Notre organisation veillera à ce que ces annonces se fassent le plus en amont possible pour que tous les agents puissent en bénéficier et organiser leur activité professionnelle en conséquence.
Nous demanderons également une concertation avec les autres ministères (et notamment celui de l’intérieur) pour garantir que les agents du ministère en administration centrale aient le même traitement que ceux affectés à la DRIAAF ou dans les DDI d’Île-de-France.
Enfin, est-il utile de rappeler que s’agissant du télétravail exceptionnel en cas de circonstances exceptionnelles, le décret n°2016-151 du 11 février 2016, mais aussi l’article 13 de l’accord cadre relatif à la mise en œuvre du télétravail dans la fonction publique du 13 juillet 2021 et celui du ministère en date du 24 février 2022 permettent d’y avoir recours.

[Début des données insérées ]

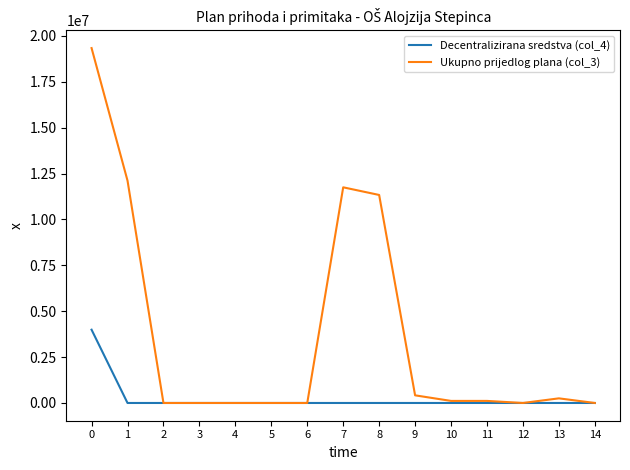

What is the sum of the Ukupno prijedlog plana (col_3) values at 2 and 8?

11331200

Désormais le décret n° 2025-482 du 27 mai 2025 relatif à la protection des travailleurs contre les risques liés à la chaleur applicable depuis le 1er juillet 2025, considère que le ministère en tant qu’employeur fait prendre un risque en ne prenant pas les mesures adéquates parmi lesquelles figurent le TT exceptionnel, pour préserver la santé de ses agents en cas de fortes chaleurs.
Il serait souhaitable que le ministère anticipe davantage ces évènements exceptionnels et que dans le cadre des instances de dialogue social, il puisse être convenu d’un meilleur cadrage du déclenchement des mesures permettant d’y faire face. La CFDT-Agriculture ne manquera pas d’en faire un véritable sujet de concertation et de signaler que ce sujet fait aussi partie de l’attractivité du ministère.